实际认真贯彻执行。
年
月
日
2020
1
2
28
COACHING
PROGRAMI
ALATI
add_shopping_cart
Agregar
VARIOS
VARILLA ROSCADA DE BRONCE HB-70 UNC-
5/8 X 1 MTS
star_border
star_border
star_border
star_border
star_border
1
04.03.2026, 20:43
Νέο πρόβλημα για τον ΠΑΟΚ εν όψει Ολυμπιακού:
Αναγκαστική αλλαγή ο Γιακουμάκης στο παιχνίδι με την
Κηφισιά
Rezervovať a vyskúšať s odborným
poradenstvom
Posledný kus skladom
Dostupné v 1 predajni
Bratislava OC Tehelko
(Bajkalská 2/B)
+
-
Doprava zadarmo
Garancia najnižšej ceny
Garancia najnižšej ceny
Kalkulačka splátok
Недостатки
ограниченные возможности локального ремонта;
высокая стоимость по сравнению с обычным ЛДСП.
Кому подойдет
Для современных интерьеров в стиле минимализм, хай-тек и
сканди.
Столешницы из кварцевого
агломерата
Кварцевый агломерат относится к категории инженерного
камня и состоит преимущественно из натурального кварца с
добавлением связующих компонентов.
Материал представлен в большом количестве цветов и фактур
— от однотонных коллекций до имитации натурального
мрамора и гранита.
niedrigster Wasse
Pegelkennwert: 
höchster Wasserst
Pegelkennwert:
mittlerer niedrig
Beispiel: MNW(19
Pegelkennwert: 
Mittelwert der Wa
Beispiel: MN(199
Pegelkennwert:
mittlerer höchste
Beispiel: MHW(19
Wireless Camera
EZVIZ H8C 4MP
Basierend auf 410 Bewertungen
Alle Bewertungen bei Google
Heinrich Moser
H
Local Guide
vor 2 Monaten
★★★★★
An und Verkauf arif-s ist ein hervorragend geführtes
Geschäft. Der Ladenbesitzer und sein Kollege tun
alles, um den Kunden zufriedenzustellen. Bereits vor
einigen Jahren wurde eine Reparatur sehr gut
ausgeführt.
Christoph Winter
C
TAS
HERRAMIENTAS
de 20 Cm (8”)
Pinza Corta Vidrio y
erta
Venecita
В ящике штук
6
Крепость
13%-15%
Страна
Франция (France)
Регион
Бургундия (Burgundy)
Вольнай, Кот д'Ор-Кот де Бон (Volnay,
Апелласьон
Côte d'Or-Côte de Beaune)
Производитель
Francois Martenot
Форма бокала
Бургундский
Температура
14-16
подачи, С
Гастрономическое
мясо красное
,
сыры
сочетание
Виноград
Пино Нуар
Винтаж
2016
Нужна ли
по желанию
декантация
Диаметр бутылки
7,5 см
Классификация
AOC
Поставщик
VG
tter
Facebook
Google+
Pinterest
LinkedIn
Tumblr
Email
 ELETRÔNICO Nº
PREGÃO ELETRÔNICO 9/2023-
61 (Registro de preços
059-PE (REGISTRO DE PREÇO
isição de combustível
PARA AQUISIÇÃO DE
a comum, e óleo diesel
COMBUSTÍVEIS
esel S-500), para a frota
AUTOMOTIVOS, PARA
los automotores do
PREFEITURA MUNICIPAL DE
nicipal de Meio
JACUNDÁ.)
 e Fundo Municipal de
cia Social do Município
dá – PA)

Required work:
Show each line in the records that contains the string "Google".

Answer below:
Alle Bewertungen bei Google
Google+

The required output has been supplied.